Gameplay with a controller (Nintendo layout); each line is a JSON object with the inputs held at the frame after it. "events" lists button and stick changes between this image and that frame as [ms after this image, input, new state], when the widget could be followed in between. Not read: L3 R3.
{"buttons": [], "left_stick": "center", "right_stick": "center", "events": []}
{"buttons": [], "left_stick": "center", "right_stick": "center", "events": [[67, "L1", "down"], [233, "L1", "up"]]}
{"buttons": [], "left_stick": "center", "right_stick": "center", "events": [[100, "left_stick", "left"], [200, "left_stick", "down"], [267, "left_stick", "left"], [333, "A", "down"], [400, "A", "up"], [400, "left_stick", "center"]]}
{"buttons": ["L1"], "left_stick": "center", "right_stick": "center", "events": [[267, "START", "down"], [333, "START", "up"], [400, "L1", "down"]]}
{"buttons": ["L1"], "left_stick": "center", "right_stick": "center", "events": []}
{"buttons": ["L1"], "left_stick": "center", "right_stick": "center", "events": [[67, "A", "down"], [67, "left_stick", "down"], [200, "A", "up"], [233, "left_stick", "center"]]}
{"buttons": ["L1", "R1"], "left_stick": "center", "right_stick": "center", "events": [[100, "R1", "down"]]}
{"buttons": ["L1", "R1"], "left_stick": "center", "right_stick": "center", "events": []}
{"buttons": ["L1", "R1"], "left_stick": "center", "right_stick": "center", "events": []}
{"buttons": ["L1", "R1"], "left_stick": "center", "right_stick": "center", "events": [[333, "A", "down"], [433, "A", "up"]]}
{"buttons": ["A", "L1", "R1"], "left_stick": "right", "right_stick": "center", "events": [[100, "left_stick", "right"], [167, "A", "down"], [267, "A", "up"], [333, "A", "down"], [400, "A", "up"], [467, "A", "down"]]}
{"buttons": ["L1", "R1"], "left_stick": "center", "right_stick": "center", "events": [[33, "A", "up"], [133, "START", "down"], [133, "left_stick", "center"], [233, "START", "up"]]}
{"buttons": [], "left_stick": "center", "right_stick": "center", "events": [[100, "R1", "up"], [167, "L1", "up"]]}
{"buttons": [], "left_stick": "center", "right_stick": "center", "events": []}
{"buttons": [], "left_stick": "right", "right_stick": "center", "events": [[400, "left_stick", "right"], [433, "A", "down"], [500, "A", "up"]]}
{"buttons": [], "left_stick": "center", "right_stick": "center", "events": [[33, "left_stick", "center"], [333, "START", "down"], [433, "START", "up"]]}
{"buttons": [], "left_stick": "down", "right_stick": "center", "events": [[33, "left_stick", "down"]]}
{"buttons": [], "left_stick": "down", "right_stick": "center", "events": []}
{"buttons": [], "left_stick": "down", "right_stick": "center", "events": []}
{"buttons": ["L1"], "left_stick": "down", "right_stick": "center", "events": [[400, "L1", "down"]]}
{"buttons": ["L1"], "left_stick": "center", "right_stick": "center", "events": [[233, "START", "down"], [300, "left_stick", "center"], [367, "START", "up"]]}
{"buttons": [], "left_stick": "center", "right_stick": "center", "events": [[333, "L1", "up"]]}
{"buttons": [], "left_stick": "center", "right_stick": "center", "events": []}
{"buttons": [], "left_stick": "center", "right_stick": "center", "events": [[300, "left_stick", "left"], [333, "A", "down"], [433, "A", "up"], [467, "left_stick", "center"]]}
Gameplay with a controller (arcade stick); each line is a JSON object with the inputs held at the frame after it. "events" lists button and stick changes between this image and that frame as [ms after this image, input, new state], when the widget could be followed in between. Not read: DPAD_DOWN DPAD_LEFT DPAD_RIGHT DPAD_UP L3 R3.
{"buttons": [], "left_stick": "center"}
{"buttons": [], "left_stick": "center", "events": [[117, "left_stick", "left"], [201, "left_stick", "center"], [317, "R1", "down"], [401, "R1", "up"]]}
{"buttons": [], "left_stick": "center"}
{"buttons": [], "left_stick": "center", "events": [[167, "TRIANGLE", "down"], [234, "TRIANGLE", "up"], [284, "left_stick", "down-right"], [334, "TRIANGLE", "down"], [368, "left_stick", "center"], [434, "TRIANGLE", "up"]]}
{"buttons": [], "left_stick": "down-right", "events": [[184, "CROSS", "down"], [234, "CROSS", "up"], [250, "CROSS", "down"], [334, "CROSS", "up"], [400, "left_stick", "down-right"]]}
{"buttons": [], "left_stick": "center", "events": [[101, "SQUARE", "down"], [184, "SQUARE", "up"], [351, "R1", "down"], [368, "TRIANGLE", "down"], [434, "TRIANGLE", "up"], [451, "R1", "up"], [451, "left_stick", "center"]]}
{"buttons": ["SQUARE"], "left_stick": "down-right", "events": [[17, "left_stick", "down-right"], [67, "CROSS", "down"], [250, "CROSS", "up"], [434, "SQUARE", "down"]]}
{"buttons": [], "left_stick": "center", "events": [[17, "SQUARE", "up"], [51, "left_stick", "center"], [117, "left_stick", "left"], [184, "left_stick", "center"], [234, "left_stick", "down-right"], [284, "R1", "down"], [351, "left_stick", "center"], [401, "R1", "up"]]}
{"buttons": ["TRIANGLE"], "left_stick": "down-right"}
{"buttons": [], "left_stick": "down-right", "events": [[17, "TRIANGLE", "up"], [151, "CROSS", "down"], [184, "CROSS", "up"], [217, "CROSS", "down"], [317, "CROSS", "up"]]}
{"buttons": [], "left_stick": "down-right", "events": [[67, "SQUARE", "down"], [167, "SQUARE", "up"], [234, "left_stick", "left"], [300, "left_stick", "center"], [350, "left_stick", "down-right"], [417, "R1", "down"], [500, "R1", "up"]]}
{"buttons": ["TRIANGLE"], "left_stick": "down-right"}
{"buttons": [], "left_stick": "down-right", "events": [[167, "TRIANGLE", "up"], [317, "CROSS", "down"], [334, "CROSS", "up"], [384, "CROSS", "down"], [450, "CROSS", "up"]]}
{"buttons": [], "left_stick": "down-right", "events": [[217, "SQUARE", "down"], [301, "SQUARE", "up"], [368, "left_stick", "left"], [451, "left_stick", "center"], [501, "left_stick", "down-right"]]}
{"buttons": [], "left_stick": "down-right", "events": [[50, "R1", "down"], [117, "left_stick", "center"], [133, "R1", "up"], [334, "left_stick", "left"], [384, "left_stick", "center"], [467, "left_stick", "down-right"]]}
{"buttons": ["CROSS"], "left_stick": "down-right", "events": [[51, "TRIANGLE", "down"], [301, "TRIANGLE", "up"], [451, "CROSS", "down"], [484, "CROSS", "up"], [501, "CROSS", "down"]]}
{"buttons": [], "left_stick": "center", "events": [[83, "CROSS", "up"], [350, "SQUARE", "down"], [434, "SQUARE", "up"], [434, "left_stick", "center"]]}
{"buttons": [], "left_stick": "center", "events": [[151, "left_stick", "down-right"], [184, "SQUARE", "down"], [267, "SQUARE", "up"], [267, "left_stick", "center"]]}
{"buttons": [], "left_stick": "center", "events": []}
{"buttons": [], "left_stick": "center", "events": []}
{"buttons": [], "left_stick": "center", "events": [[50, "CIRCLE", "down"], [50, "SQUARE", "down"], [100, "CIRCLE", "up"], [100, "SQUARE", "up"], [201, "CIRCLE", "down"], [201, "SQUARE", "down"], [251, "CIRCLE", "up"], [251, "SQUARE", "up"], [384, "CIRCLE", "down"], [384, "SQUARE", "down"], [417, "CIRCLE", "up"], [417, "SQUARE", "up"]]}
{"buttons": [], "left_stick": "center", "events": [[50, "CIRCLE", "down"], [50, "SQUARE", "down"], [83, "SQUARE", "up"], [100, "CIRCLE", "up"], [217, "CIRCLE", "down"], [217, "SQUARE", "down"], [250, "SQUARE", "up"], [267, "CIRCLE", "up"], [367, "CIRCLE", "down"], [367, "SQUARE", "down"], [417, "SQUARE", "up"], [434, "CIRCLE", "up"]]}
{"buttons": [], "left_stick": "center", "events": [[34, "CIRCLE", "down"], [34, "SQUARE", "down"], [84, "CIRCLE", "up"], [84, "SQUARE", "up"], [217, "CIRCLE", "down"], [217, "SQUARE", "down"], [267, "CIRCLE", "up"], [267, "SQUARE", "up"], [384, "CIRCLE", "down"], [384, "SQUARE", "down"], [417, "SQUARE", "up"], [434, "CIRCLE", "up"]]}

[AIM OF THE TASK] From the entries above, copy out every line where the string "state" appears.

[COMPLETED TASK]
Gameplay with a controller (Nintendo layout); each line is a JSON object with the inputs held at the frame after it. "events" lists button and stick changes between this image and that frame as [ms after this image, input, new state], when the widget could be followed in between. Not read: L3 R3.
Gameplay with a controller (arcade stick); each line is a JSON object with the inputs held at the frame after it. "events" lists button and stick changes between this image and that frame as [ms after this image, input, new state], when the widget could be followed in between. Not read: DPAD_DOWN DPAD_LEFT DPAD_RIGHT DPAD_UP L3 R3.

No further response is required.